God does not judge as man does. Man sees only the countenance, only the exterior. God penetrates to the depths of our hearts. 

God does not change as man does. His judgment is in no way inconstant. He is the only one upon whom we should rely.

How happy we are then, and how peaceful! We are no longer dazzled by appearances, or stirred up by opinions; we are united to the truth and depend upon it alone.

I am praised, blamed, treated with indifference, disdained, ignored, or forgotten; none of this can touch me. I will be no less than I am. 

Men and women want to play at being a creator. They want to give me existence in their opinion, but this existence that they want to give me is nothingness. It is an illusion, a shadow, an appearance, that is, at bottom, nothingness. 

What is this shadow, always following me, behind me, at my side? Is it me, or something that belongs to me? No. Yet does not this shadow seem to move with me? No matter: it is not me. 

So it is with the judgements of men: they would follow me everywhere, paint me, sketch me, make me move according to their whim, and, in the end, give me some sort of existence ... but I am disabused of this error.

I am content with a hidden life. How peaceful it is! Whether I truly live this Christian life of which St. Paul speaks, I do not know, nor can I know with certainty. But I hope that I do, and I trust in God's goodness to help me."
— Bishop Jacques-Benigne Bossuet

Monday, March 23, 2020

Thought for The Day


"Keep the joy of loving God in your heart and share this joy with all you meet, especially your family. Be holy."
— St. Mother Teresa of Calcutta 


Wednesday, March 11, 2020

Putting Sola Fide to rest...

"For it is not the hearers of the law who are righteous in God’s sight, but the doers of the law who will be justified."
Romans 2:13

Not sanctified (made holy) by actions, but justified (saved).  But how is this?  Does faith have no part?  Are we merely to "do the stuff" to be saved?

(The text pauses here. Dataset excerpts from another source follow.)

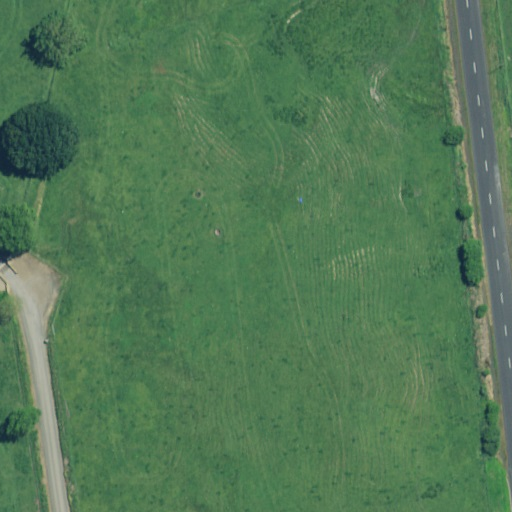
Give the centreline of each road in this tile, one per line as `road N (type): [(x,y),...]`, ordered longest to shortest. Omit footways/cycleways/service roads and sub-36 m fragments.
road 1 (unclassified): [(511,385),(467,0)]
road 2 (residential): [(0,264),(35,326),(63,511)]
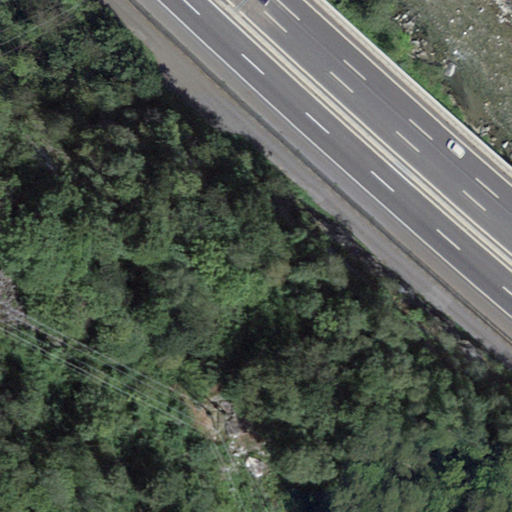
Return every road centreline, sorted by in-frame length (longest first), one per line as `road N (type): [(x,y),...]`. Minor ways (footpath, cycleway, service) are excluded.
road 1 (unclassified): [(108,0),(511,360)]
road 2 (motorway): [(182,0),(511,296)]
road 3 (motorway): [(511,234),(246,0)]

"For this very reason, you must make every effort to support your faith with goodness, and goodness with knowledge, and knowledge with self-control, and self-control with endurance, and endurance with godliness, and godliness with mutual affection, and mutual affection with love. For if these things are yours and are increasing among you, they keep you from being ineffective and unfruitful in the knowledge of our Lord Jesus Christ."
2 Peter 1:5-8

Peter and Paul, those two stalwart pillars of the Church, show us the way.  Faith is the base, the root of everything, and grows with the support of goodness and knowledge, into action, which is LOVE.  Love is a verb and a noun.  In truth, the noun and verb cannot be separated, because love by it's very nature is a movement, an action.   Works are love, rooted in faith, or they are nothing.  Faith alone is as those who merely hear the law.  It's not enough.  TRUE faith is action, it's being God's hands in the world.  Joan of Arc showed me this.  In her trial, she was asked if God sent her to raise the seige of Orleans, and she said yes.  The inquisitor asked if God wasn't powerful enough to raise the seize on His own.  She responded  "In the name of God! The soldiers will fight and God will give the victory!"
God worked through her, as He desire to work through each of us - our job is to cooperate and be willing vessels.